NASA’s Parker Solar Probe has captured the most detailed images ever taken of the Sun, from an astonishing distance of just 3.8 million miles (6.1 million kilometers). These images are shedding new light on the origins of the solar wind and its effects on Earth.
Taken during a close flyby on December 24, 2024, the striking photos offer scientists clearer insights into the solar wind, a steady stream of charged particles flowing from the Sun’s outer atmosphere, known as the corona.
This flow not only creates dazzling auroras but can also trigger powerful space weather events capable of disrupting satellite operations and power infrastructure on Earth.
One of the probe’s key contributions is helping to address a persistent puzzle about the slower solar wind, which is denser and less predictable than the faster-moving streams.
“For years, the big question has been how the solar wind forms and manages to escape the Sun’s immense gravitational force,” explained Nour Rawafi, the Parker Solar Probe’s project scientist at the Johns Hopkins Applied Physics Laboratory.
Thanks to its latest pass, the probe has confirmed an important theory: the slow solar wind is made up of two distinct types—Alfvénic and non-Alfvénic.

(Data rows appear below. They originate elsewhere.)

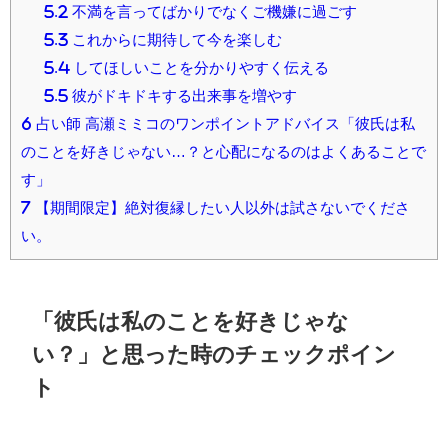
5.2
不満を言ってばかりでなくご機嫌に過ごす
5.3
これからに期待して今を楽しむ
5.4
してほしいことを分かりやすく伝える
5.5
彼がドキドキする出来事を増やす
6
占い師 高瀬ミミコのワンポイントアドバイス「彼氏は私
のことを好きじゃない…？と心配になるのはよくあることで
す」
7
【期間限定】絶対復縁したい人以外は試さないでくださ
い。
「彼氏は私のことを好きじゃな
い？」と思った時のチェックポイン
ト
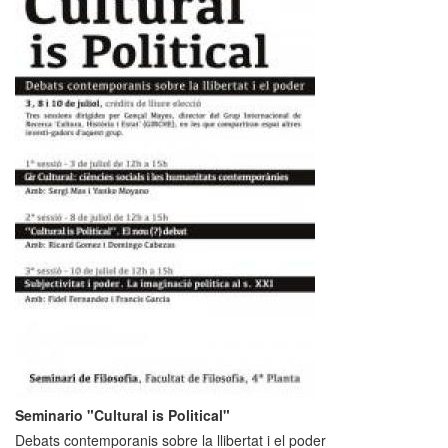
Seminario "Cultural is Political"
Debats contemporanis sobre la llibertat i el poder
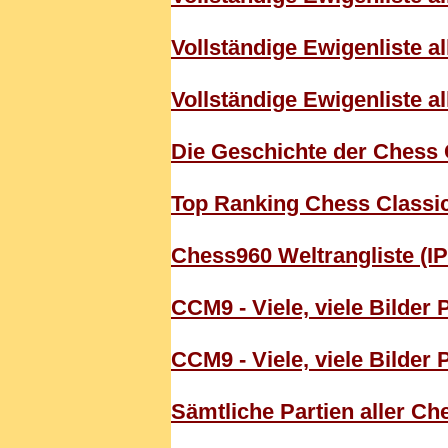
Vollständige Ewigenliste a
Vollständige Ewigenliste a
Die Geschichte der Chess 
Top Ranking Chess Classi
Chess960 Weltrangliste (I
CCM9 - Viele, viele Bilder P
CCM9 - Viele, viele Bilder P
Sämtliche Partien aller Ch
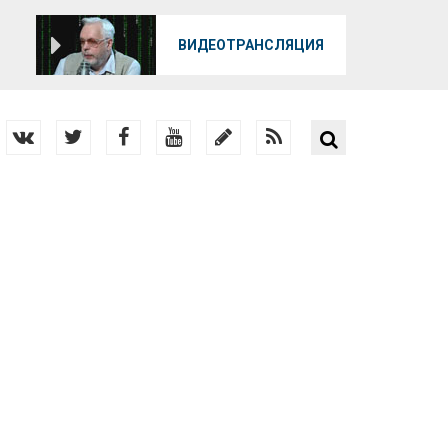
О
ВИДЕОТРАНСЛЯЦИЯ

The images suggest that Alfvénic winds might originate from cooler regions called coronal holes, whereas non-Alfvénic winds likely come from hotter magnetic structures known as helmet streamers.
“We’re still piecing the story together, but the fresh data is incredibly promising,” noted Adam Szabo, mission scientist for the Parker Solar Probe at NASA’s Goddard Space Flight Center.
Launched in 2018, the Parker Solar Probe is the first spacecraft to venture into the Sun’s corona. Equipped with advanced tools like the Wide Field Imager for Solar Probe (WISPR), the probe is built to withstand extreme heat and radiation to deliver groundbreaking data.
The mission continues, with the probe’s next closest approach to the Sun, known as perihelion, set for September 15.